Morgan Stanley named Palo Alto Networks, CrowdStrike, and SentinelOne top cybersecurity picks ahead of earnings, citing AI-related technical debt removal in firewalls, endpoint detection and response, and SASE. PANW is seen benefiting from pre-buying ahead of memory-driven price increases, while SentinelOne has a $17 target based on 36x fiscal 2027 free cash flow. The note reinforces favorable analyst sentiment across the group, with recent price target hikes and new product launches supporting the bullish setup.

Analysis

The key read-through is that earnings are now less about top-line AI enthusiasm and more about whether vendors can monetize the backlog created by security sprawl. That favors the largest platforms first: they can bundle, raise switching costs, and force budget share away from point products, so PANW should keep taking share from smaller suite providers even if end-demand is only mid-single-digit. CRWD is better positioned than most because endpoint remains the cleanest replacement cycle, but its multiple is now more sensitive to any sign that Microsoft bundling is capping net-new logo wins rather than just suppressing ACV expansion. S is the highest beta expression of the same theme, but it is also the most fragile because any evidence of slower large-enterprise penetration will matter more than headline billings.
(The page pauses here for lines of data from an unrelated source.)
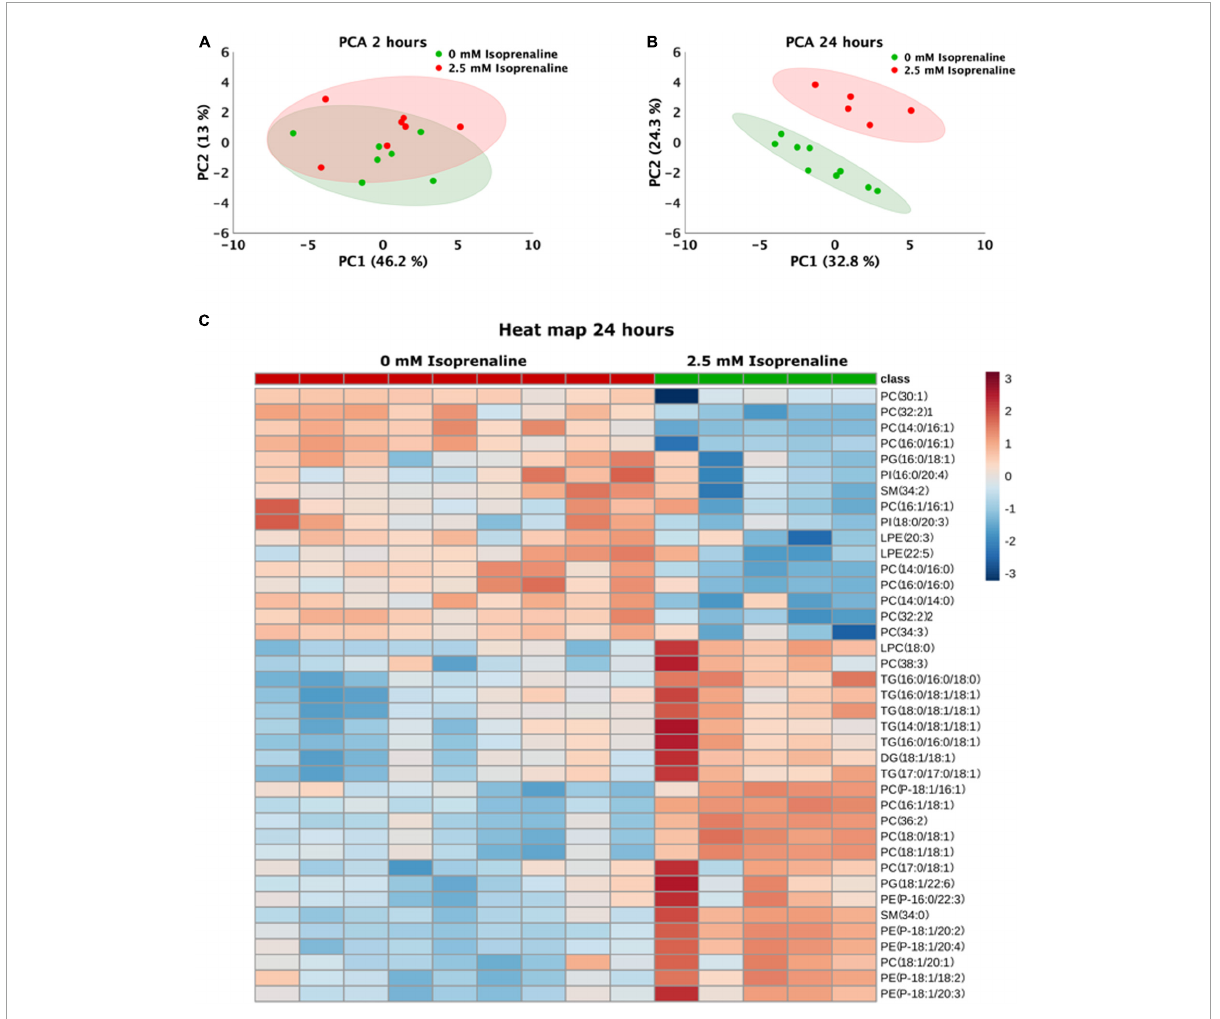
FIGURE4 Changes in the lipidomics profile induced by high-level and long-term exposure to isoprenaline. (A,B) Principal Component Analyses showed that prolonged exposure of HL-1 cardiomyocytes to 2.5 mM of isoprenaline promotes a distinct shift of the lipidomic profile compared to 2 h of exposure. (C) Clustering result of statistically significant molecules of lipids in the HL-1 cardiomyocytes exposed to 2.5 mM of isoprenaline for 24 h. n = 5–9 biological replicates per group, one technical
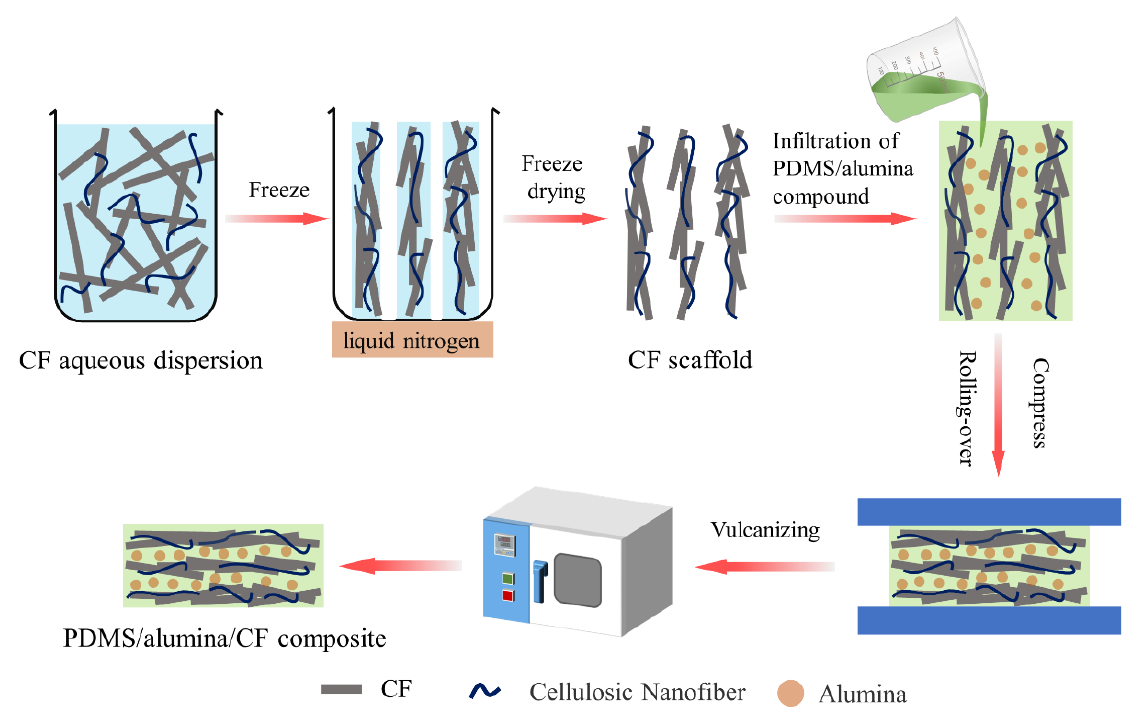
Figure 2. Schematic diagram of the preparation of the CF scaffolds and PDMS/alumina/CF compo- sites.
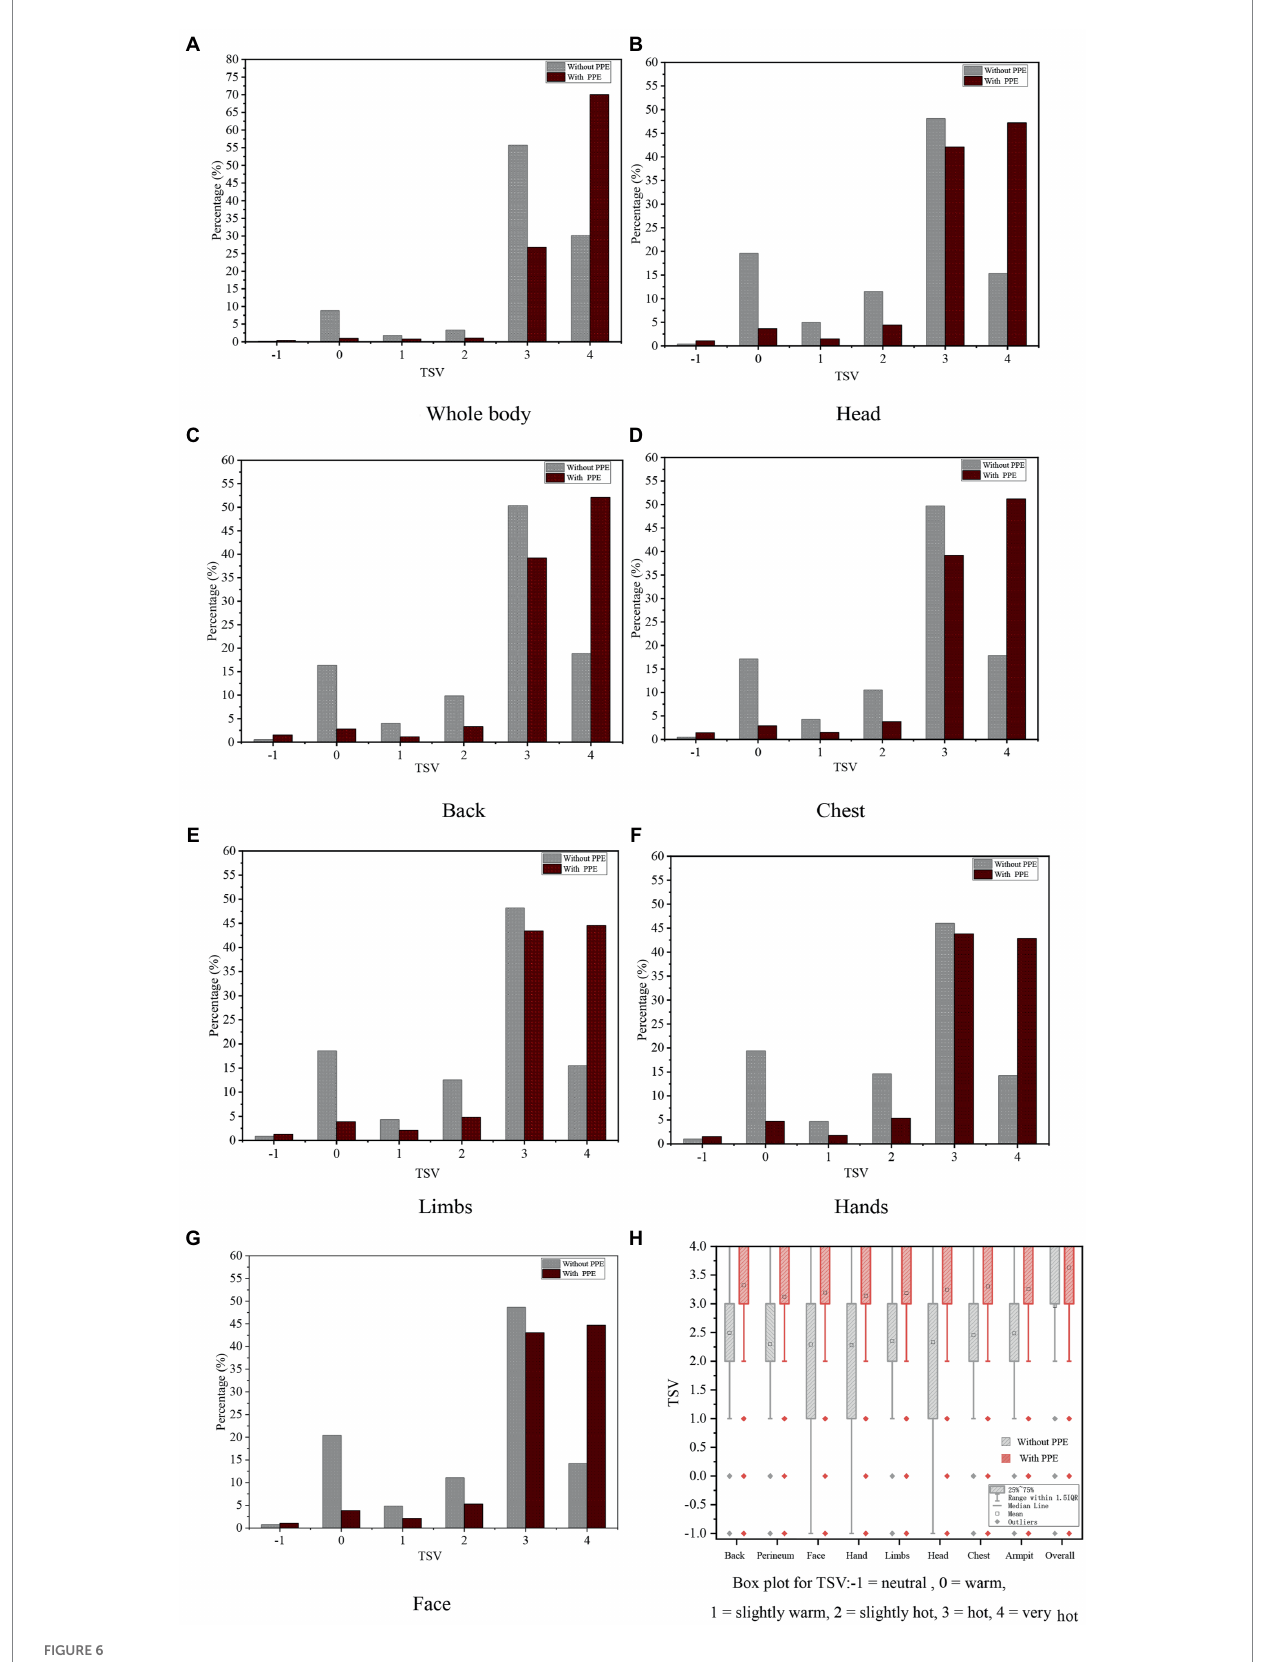
FIGURE 6 Distribution of the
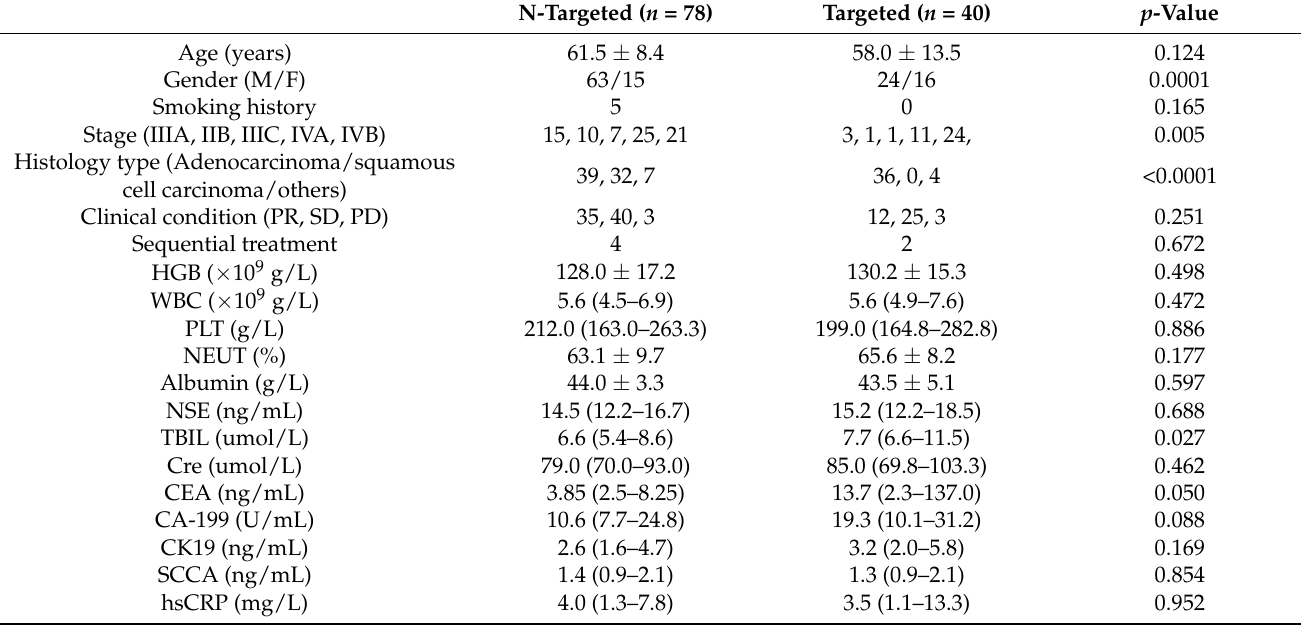
Table 1. Characteristics of patients with NSCLC in different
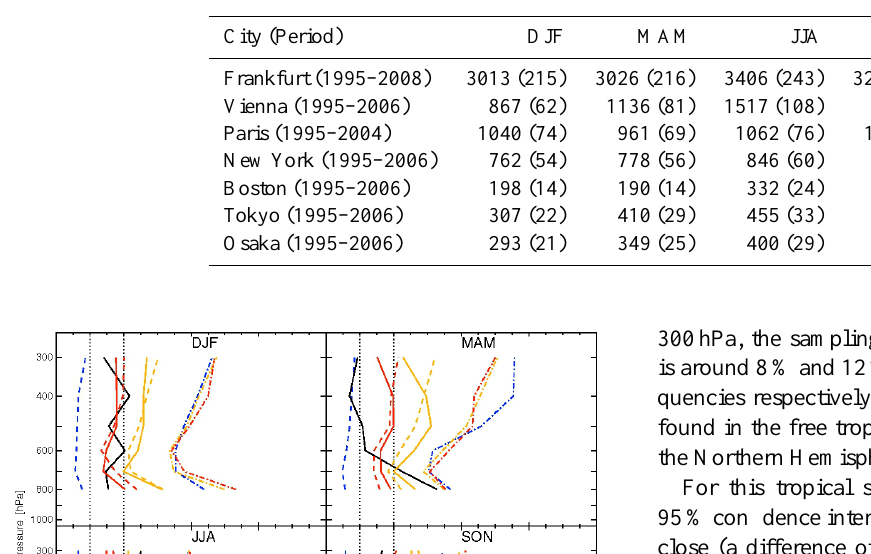
Table 4. Number of profiles collected per season over the 14 yr period 1995–2008 by the MOZAIC aircraft over Frankfurt, Vienna, Paris, New York, Boston, Tokyo and Osaka. Numbers in parenthesis are the average numbers of profiles collected per season per year.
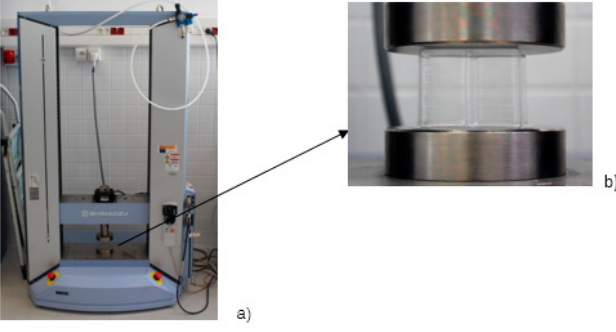
Figure 11. Compression tests: ( a ) general machine view; ( b ) specimen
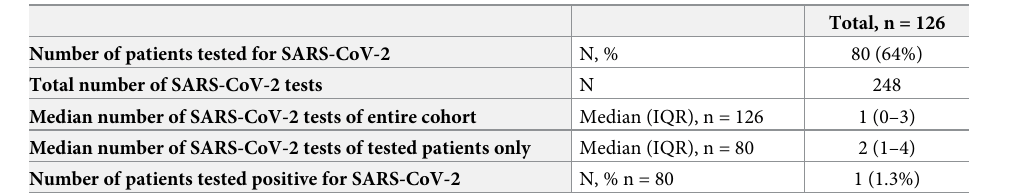
Table 3. SARS-CoV-2 testing.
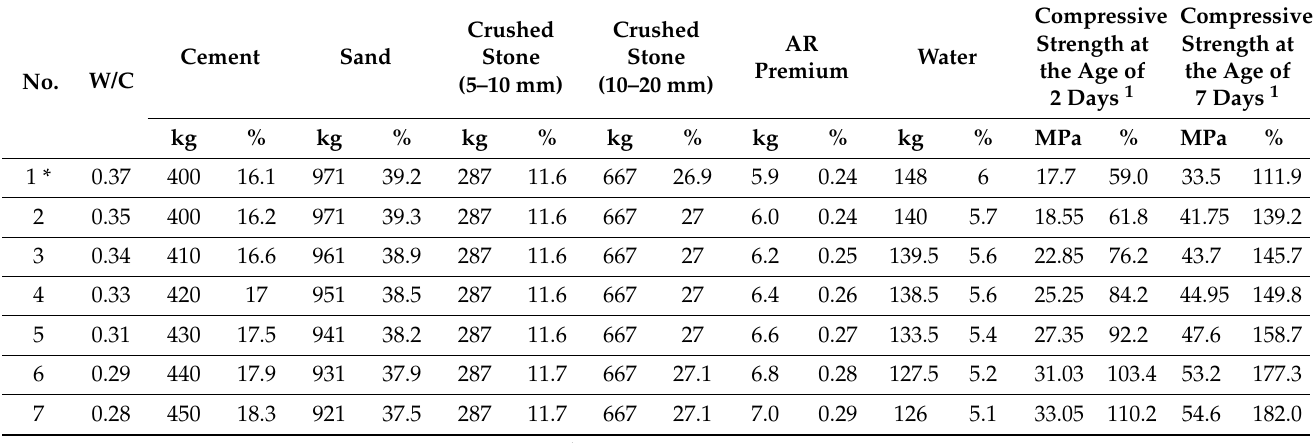
Table 15. RHC compositions per 1 m 3 with the increased amount of cement and AR Premium.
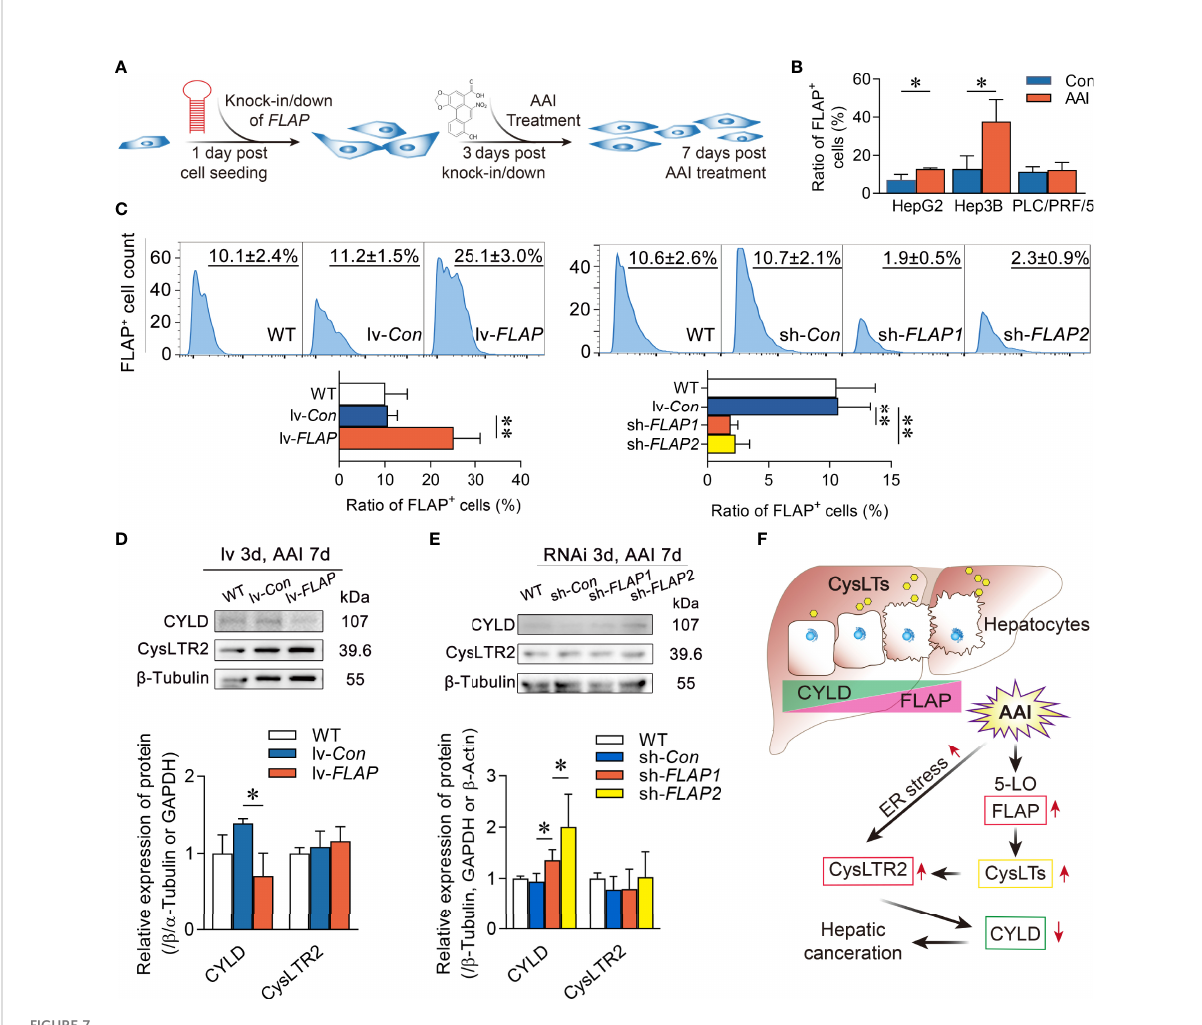
FIGURE 7 Overexpression of FLAP diminishes CYLD expression in AAI-treated HepG2 lv- FLAP cells. (A) Scheme of the experimental procedure. (B) FLAP- positive (FLAP + ) cell ratio in human HCC cell lines HepG2, Hep3B, and PLC/PRF/5 in response to AAI by fl ow cytometry assay, respectively. WT HCC cells without AAI treatment were used as control. (C) FLAP-positive (FLAP + ) cell ratio in WT, HepG2 lv- FLAP , and HepG2 sh- FLAP cells by fl ow cytometry assay. (D, E) Immunoblotting analyses of CYLD and CysLTR2 in WT, HepG2 lv- FLAP , or HepG2 sh- FLAP cells. b -Tubulin was used as loading control. (F) Schematic representation of FLAP overexpression results in CYLD attenuation in the HCC canceration process. Error bars, mean value ± SD; Student unpaired t- test was used to compare groups, and p- value less than 0.05 was considered as statistically signi fi cant. * p < 0.05 vs. control, ** p < 0.01 vs. control. For each analysis, n =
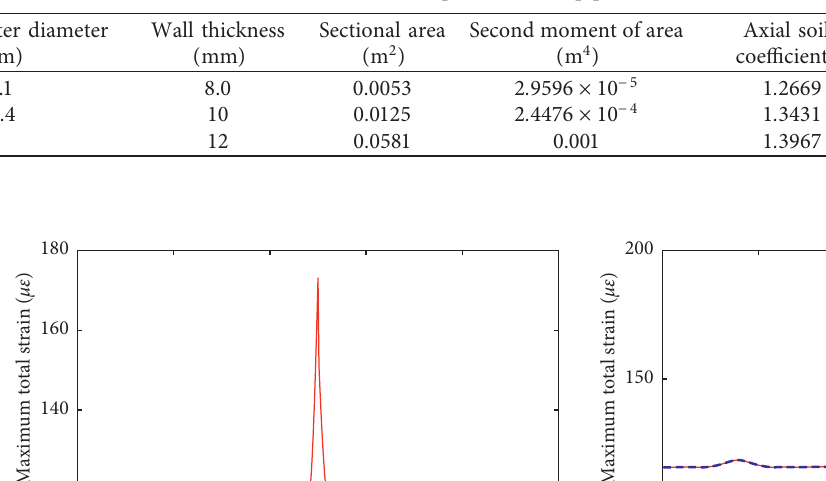
Table 7: The parameters of pipes with different diameters.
If management commentary confirms that AI-driven threat concerns are translating into broader platform consolidation, the second-order winner is not just the named stocks but also adjacent cloud-security and IAM vendors that sit inside the same procurement motion. Conversely, MSFT is the quiet pressure point: even modest improvements in bundled security functionality can force a re-rating of standalone vendors by compressing expected renewal pricing power over the next 2-4 quarters. The near-term setup is event-driven rather than macro-driven: the next 1-3 weeks should be dominated by guidance quality, net retention commentary, and any evidence of deal acceleration ahead of price increases. The contrarian risk is that the recent rally has already discounted a lot of the “AI threat” narrative, so a merely good print could get sold if bookings or remaining performance obligation fail to inflect. The bigger medium-term tell is whether these names are pulling spend from each other rather than expanding the overall wallet, which would imply relative winners but a flatter basket in aggregate.